:: To do ::
Put each line of the items below into a JSON list of strings, one string per line. Skip blank lines and leave out the pictures.

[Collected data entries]
....

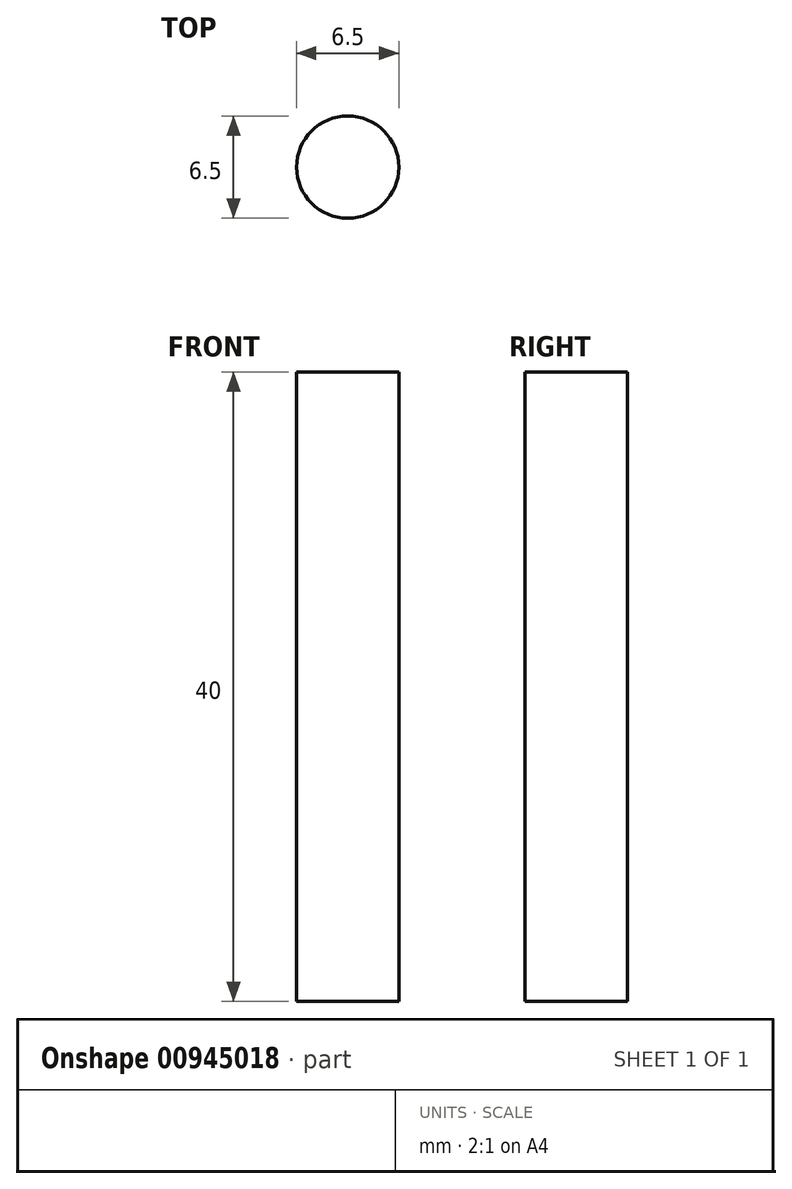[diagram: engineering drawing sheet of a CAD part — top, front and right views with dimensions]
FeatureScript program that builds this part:
annotation { "Feature Type Name" : "Feature", "Feature Type Description" : "" }
export const myFeature = defineFeature(function(context is Context, id is Id, definition is map)
    precondition{}
    {
        {
            var Q0;
            Q0=qCreatedBy(makeId("Top.planeOp"),FACE);
            var sketch = newSketch(context, id + "F0", { "sketchPlane" : qUnion([Q0])});
            skCircle(sketch, "E0", {"center": v(0, 0) * mm, "radius": 3.25 * mm});
            skSolve(sketch);
        }
        {
            var Q0;
            Q0 = qSketchRegion(id + "F0", true);
            extrude(context, id + "F1", {"entities" : qUnion([Q0]), "depth" : 40 * mm, "offsetDistance" : 25 * mm});
        }
    });
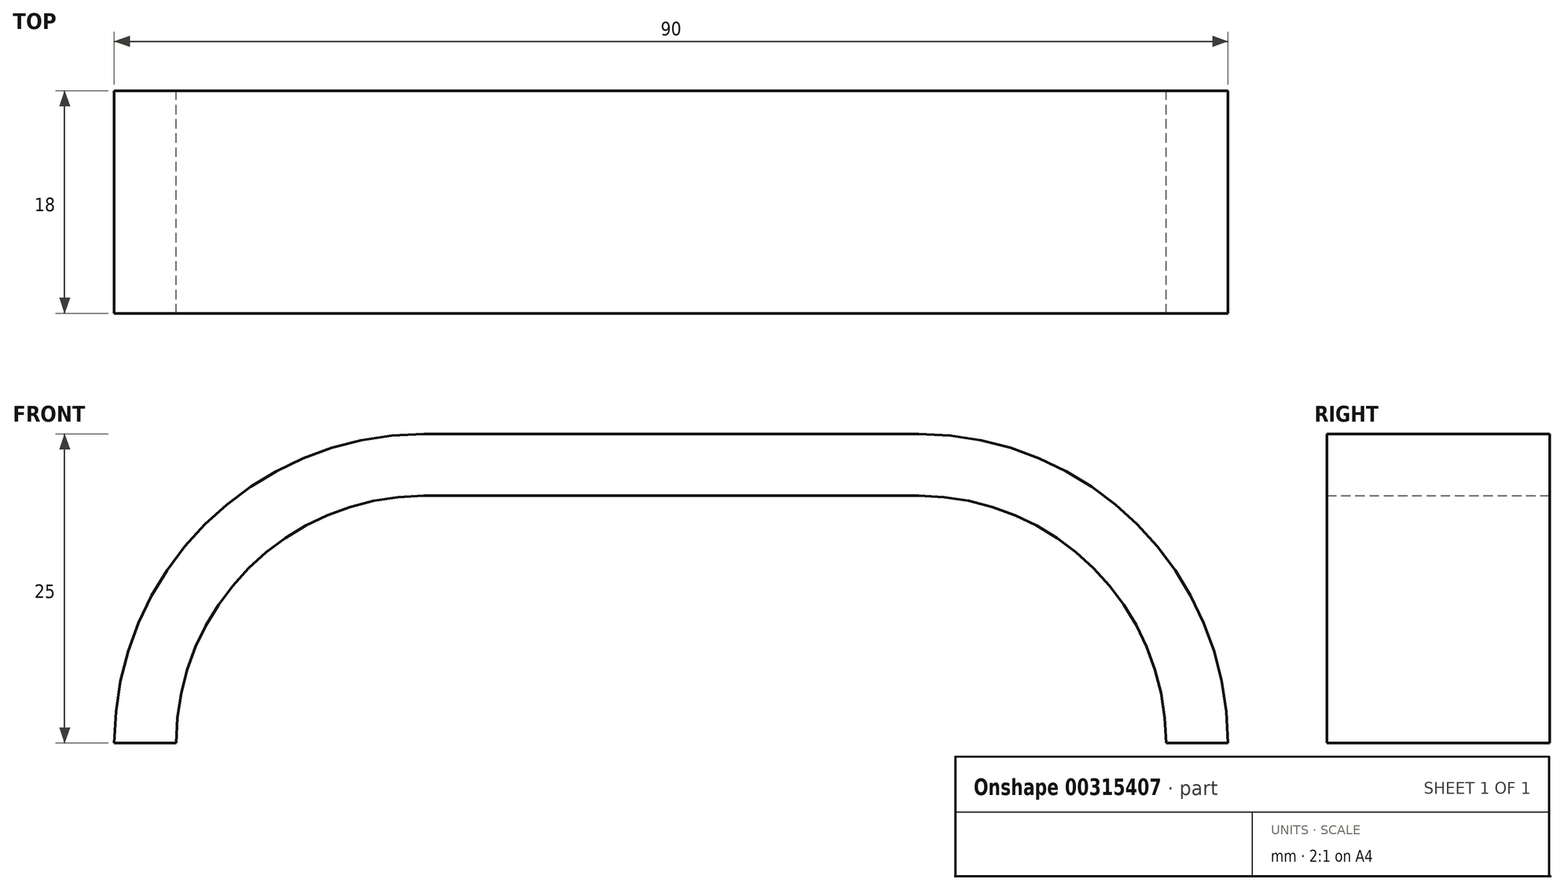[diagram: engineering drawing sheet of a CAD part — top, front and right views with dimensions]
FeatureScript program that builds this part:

....

:: Solved exercise ::
[
  "[diagram: engineering drawing sheet of a CAD part — top, front and right views with dimensions]",
  "FeatureScript program that builds this part:",
  "annotation { \"Feature Type Name\" : \"Feature\", \"Feature Type Description\" : \"\" }",
  "export const myFeature = defineFeature(function(context is Context, id is Id, definition is map)",
  "    precondition{}",
  "    {",
  "        {",
  "            var Q0;",
  "            Q0=qCreatedBy(makeId(\"Top.planeOp\"),FACE);",
  "            var sketch = newSketch(context, id + \"F0\", { \"sketchPlane\" : qUnion([Q0])});",
  "            skCircle(sketch, \"E0\", {\"center\": v(0, 0) * mm, \"radius\": 3.25 * mm});",
  "            skSolve(sketch);",
  "        }",
  "        {",
  "            var Q0;",
  "            Q0 = qSketchRegion(id + \"F0\", true);",
  "            extrude(context, id + \"F1\", {\"entities\" : qUnion([Q0]), \"depth\" : 40 * mm, \"offsetDistance\" : 25 * mm});",
  "        }",
  "    });",
  "[diagram: engineering drawing sheet of a CAD part — top, front and right views with dimensions]",
  "FeatureScript program that builds this part:"
]